Neste caso, a sentença é apenas aparentemente favorável à parte autora, já que sua manutenção depende do exame do cumprimento das exigências contidas nos dispositivos que disciplinam a matéria, não bastando a mera afirmação de que o direito lhe assiste, sem lastro suficiente nos elementos contidos nos autos.
Consoante se tem decidido desde sempre, “caracteriza-se, portanto, ainda que de modo indireto, o cerceamento de defesa, motivado por decisão precipitada, de fundamentação insuficiente, que estaria fadada a reforma, com irreparáveis prejuízos à parte, que deixou de recorrer, à vista do aparente sucesso de sua pretensão” (Rel. Des. Fed. Marianina Galante, Proc. nº 2003.03.99.029775-4).
Logo, a anulação da sentença, para a realização de nova perícia judicial, é medida que se impõe.

Dados fornecidos
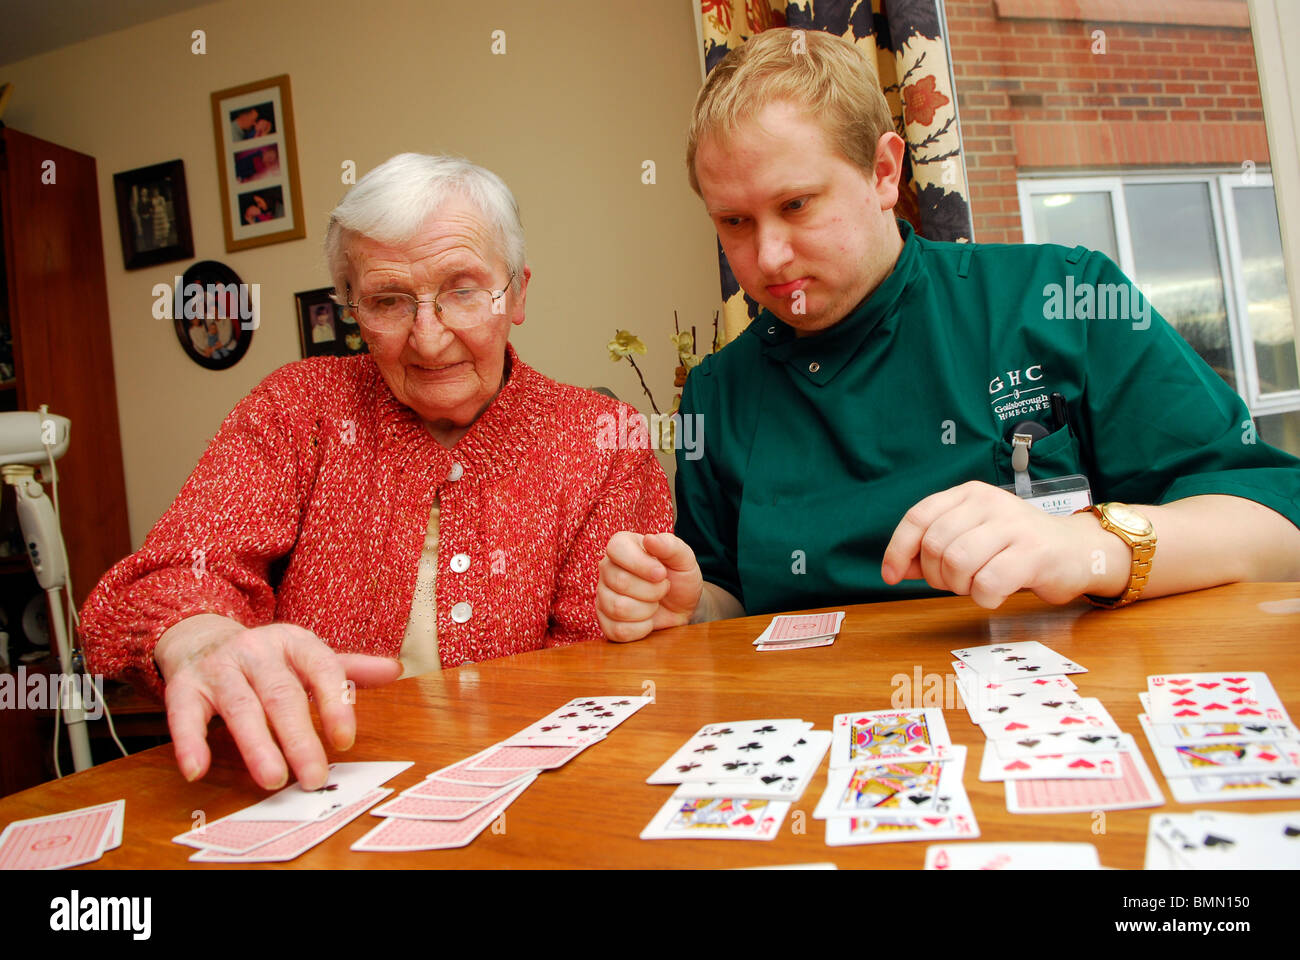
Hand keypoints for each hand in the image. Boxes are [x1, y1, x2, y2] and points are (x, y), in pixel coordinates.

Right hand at [154, 615, 401, 789]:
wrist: (202, 637)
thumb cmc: (267, 658)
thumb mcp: (307, 655)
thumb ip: (348, 669)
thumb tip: (395, 670)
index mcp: (294, 641)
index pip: (321, 668)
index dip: (335, 703)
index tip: (345, 740)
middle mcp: (257, 651)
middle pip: (281, 695)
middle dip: (299, 737)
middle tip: (315, 776)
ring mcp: (220, 667)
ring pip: (240, 707)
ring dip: (257, 745)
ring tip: (274, 778)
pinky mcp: (185, 686)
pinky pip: (185, 715)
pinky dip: (190, 743)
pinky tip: (197, 770)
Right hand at [596, 532, 702, 641]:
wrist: (683, 607)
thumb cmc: (680, 578)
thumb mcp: (684, 559)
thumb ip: (671, 546)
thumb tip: (649, 538)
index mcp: (622, 546)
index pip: (616, 549)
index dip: (641, 564)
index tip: (662, 573)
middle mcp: (607, 569)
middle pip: (620, 582)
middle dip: (652, 590)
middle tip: (663, 588)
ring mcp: (603, 596)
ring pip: (618, 608)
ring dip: (647, 610)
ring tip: (655, 603)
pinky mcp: (605, 622)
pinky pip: (617, 630)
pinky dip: (641, 629)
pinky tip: (648, 620)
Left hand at [881, 481, 1121, 608]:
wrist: (1078, 551)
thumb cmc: (1017, 548)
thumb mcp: (972, 538)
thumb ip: (934, 550)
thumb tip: (896, 568)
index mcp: (969, 494)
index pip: (919, 516)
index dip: (898, 548)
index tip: (891, 575)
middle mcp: (990, 503)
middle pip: (936, 544)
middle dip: (937, 575)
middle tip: (956, 583)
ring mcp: (1013, 525)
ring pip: (958, 562)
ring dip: (960, 587)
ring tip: (977, 586)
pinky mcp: (1034, 552)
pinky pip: (988, 582)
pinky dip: (984, 598)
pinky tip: (995, 594)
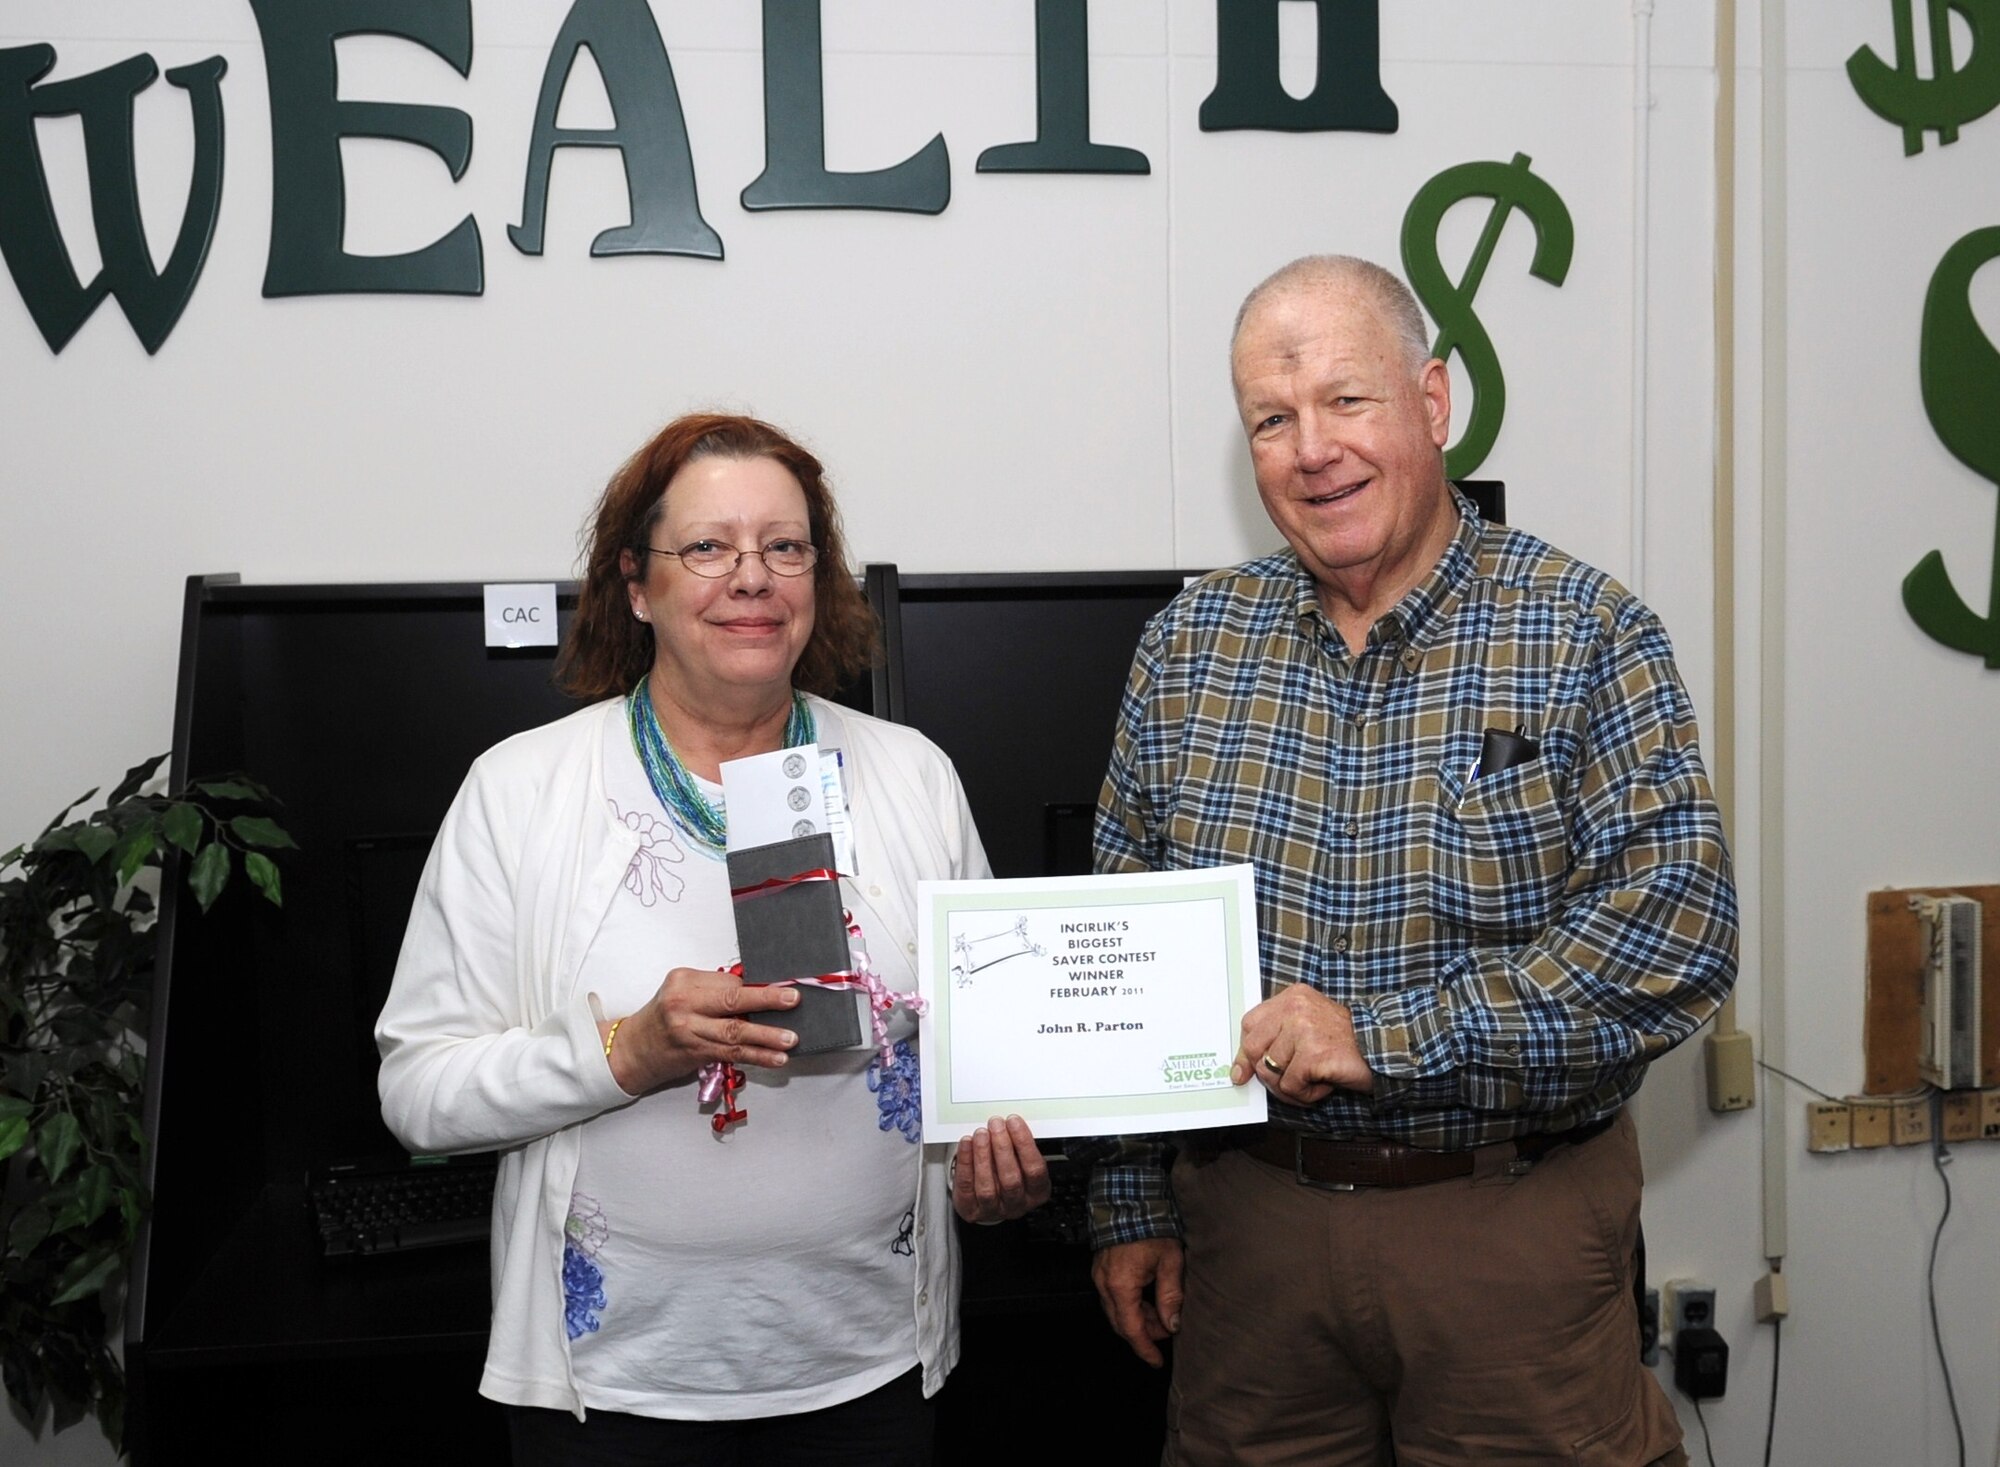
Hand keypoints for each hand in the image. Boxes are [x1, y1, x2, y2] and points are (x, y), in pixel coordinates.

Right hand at [600, 968, 800, 1093]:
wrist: (633, 1049)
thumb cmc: (663, 1017)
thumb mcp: (681, 992)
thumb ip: (712, 990)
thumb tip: (758, 991)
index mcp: (683, 980)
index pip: (728, 981)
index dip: (758, 986)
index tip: (783, 987)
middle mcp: (684, 1003)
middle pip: (732, 1000)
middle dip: (766, 1000)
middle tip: (792, 1000)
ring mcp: (689, 1029)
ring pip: (735, 1031)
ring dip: (766, 1036)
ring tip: (790, 1039)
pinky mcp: (695, 1052)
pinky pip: (732, 1053)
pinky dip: (757, 1056)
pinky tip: (775, 1058)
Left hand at [951, 1115, 1052, 1222]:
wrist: (987, 1200)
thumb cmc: (1008, 1174)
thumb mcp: (1021, 1162)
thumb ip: (1018, 1146)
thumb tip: (1010, 1121)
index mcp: (1036, 1191)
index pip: (1035, 1169)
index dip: (1024, 1144)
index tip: (1014, 1122)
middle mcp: (1017, 1204)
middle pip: (1011, 1180)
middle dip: (1002, 1148)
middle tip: (996, 1125)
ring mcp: (993, 1210)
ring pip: (987, 1187)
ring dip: (983, 1156)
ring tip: (981, 1134)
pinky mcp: (971, 1209)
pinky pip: (966, 1187)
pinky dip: (965, 1163)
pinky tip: (966, 1144)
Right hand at [1091, 1238, 1183, 1367]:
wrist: (1129, 1198)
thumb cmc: (1151, 1227)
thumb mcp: (1170, 1261)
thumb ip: (1171, 1296)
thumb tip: (1172, 1325)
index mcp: (1121, 1286)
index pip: (1132, 1329)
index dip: (1145, 1348)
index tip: (1157, 1361)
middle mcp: (1105, 1284)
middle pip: (1121, 1323)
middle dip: (1143, 1333)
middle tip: (1166, 1332)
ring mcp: (1099, 1276)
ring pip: (1116, 1311)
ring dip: (1137, 1318)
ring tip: (1161, 1314)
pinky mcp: (1100, 1268)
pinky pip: (1112, 1297)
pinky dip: (1129, 1304)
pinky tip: (1147, 1299)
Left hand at [1230, 983, 1374, 1103]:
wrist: (1384, 1048)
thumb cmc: (1346, 1042)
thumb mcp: (1309, 1027)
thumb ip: (1279, 1037)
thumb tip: (1244, 1068)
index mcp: (1292, 998)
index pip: (1250, 1024)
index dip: (1245, 1052)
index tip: (1243, 1071)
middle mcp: (1295, 1009)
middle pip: (1254, 1049)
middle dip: (1266, 1074)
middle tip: (1287, 1083)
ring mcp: (1303, 1031)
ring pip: (1271, 1072)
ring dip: (1291, 1087)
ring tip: (1313, 1082)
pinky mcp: (1313, 1054)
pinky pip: (1291, 1086)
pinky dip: (1306, 1094)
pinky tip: (1324, 1086)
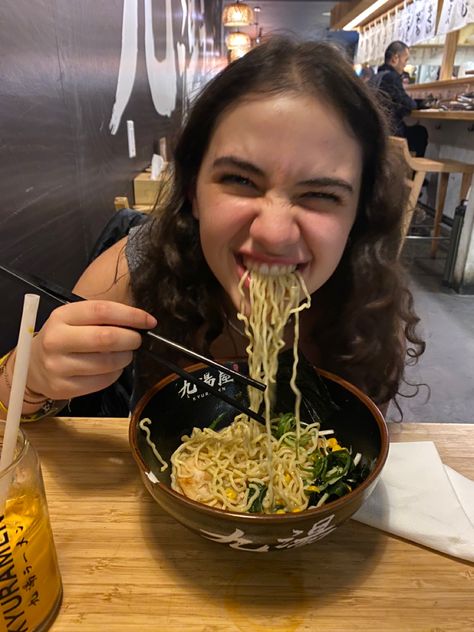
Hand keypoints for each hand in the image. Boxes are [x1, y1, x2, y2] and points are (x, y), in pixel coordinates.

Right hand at [27, 300, 156, 399]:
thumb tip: (140, 322)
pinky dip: (115, 374)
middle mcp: (56, 339)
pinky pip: (102, 381)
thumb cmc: (63, 338)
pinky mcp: (62, 387)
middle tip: (137, 340)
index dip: (131, 315)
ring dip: (125, 358)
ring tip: (124, 354)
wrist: (31, 367)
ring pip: (107, 363)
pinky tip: (112, 368)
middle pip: (106, 338)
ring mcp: (57, 365)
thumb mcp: (74, 320)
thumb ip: (102, 318)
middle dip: (131, 339)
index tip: (149, 321)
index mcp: (62, 316)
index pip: (102, 311)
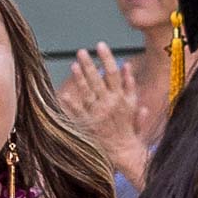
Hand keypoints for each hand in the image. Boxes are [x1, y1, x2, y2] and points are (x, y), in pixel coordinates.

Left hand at [59, 42, 148, 184]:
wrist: (124, 151)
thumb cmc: (128, 128)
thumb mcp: (133, 105)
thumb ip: (130, 86)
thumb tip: (126, 66)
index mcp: (121, 97)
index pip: (113, 73)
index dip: (106, 58)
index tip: (100, 45)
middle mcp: (109, 104)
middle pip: (98, 80)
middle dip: (89, 64)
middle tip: (81, 51)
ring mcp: (98, 114)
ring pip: (87, 92)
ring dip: (80, 79)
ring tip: (73, 65)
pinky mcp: (89, 124)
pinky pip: (78, 113)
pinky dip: (71, 104)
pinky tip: (63, 94)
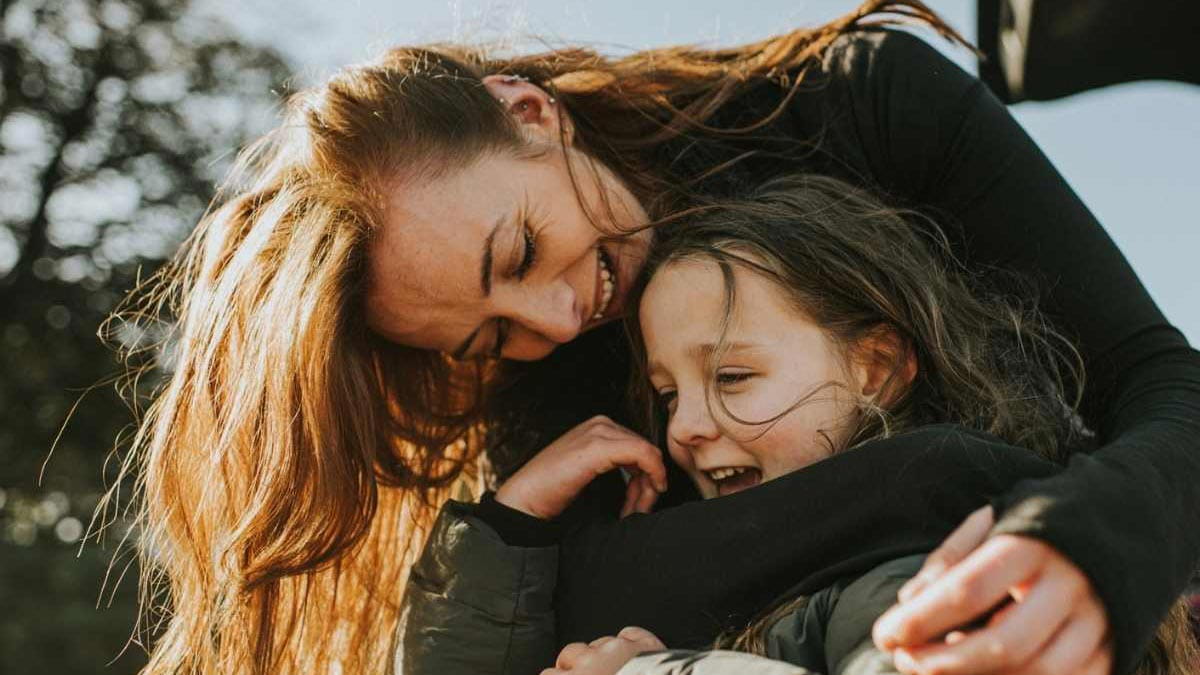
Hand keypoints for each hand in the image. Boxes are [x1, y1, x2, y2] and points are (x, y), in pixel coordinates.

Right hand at [496, 416, 667, 519]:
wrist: (525, 499)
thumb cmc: (552, 490)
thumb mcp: (589, 471)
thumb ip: (615, 467)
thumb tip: (647, 481)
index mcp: (598, 427)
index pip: (639, 447)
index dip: (648, 476)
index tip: (640, 504)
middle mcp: (601, 423)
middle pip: (645, 450)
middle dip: (648, 483)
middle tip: (639, 511)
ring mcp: (599, 432)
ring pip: (647, 453)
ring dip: (648, 486)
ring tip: (634, 512)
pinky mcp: (598, 446)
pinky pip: (643, 454)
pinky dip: (652, 475)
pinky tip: (644, 497)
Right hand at [542, 626, 666, 674]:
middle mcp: (590, 662)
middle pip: (569, 653)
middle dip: (574, 665)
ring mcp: (618, 649)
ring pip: (598, 642)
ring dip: (601, 654)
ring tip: (611, 670)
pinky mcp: (643, 644)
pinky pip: (630, 633)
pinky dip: (630, 642)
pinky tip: (632, 654)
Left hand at [873, 506, 1112, 674]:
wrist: (1124, 521)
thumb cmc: (1037, 525)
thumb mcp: (991, 523)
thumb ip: (949, 560)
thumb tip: (908, 605)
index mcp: (1031, 543)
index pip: (967, 590)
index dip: (919, 620)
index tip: (883, 635)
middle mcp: (1069, 585)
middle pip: (1003, 645)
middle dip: (944, 664)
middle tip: (904, 660)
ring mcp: (1098, 622)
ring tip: (934, 670)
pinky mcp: (1114, 649)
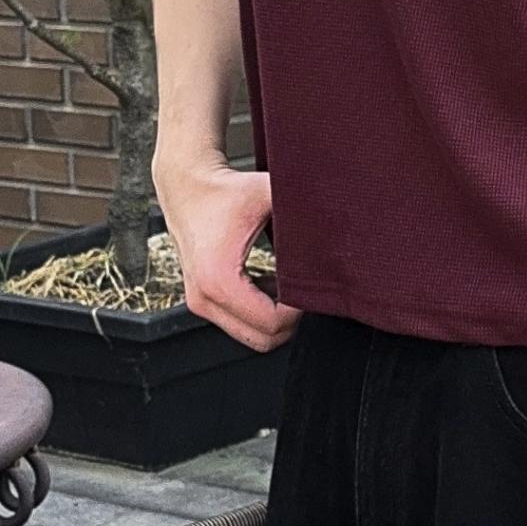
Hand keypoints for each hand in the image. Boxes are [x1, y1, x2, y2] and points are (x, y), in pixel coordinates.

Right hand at [154, 160, 301, 351]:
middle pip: (263, 340)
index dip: (299, 311)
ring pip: (251, 337)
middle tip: (303, 292)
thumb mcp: (268, 196)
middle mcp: (204, 298)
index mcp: (219, 280)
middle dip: (289, 322)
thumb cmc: (225, 189)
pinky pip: (239, 325)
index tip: (309, 287)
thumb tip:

Enunciado do exercício
Transcreva, do trecho sobre a anulação da sentença, a passagem que vai de "Neste caso, a" até "que se impõe.".

Sua resposta
Neste caso, a sentença é apenas aparentemente favorável à parte autora, já que sua manutenção depende do exame do cumprimento das exigências contidas nos dispositivos que disciplinam a matéria, não bastando a mera afirmação de que o direito lhe assiste, sem lastro suficiente nos elementos contidos nos autos.
Consoante se tem decidido desde sempre, “caracteriza-se, portanto, ainda que de modo indireto, o cerceamento de defesa, motivado por decisão precipitada, de fundamentação insuficiente, que estaria fadada a reforma, com irreparáveis prejuízos à parte, que deixou de recorrer, à vista do aparente sucesso de sua pretensão” (Rel. Des. Fed. Marianina Galante, Proc. nº 2003.03.99.029775-4).
Logo, a anulação da sentença, para a realização de nova perícia judicial, é medida que se impõe.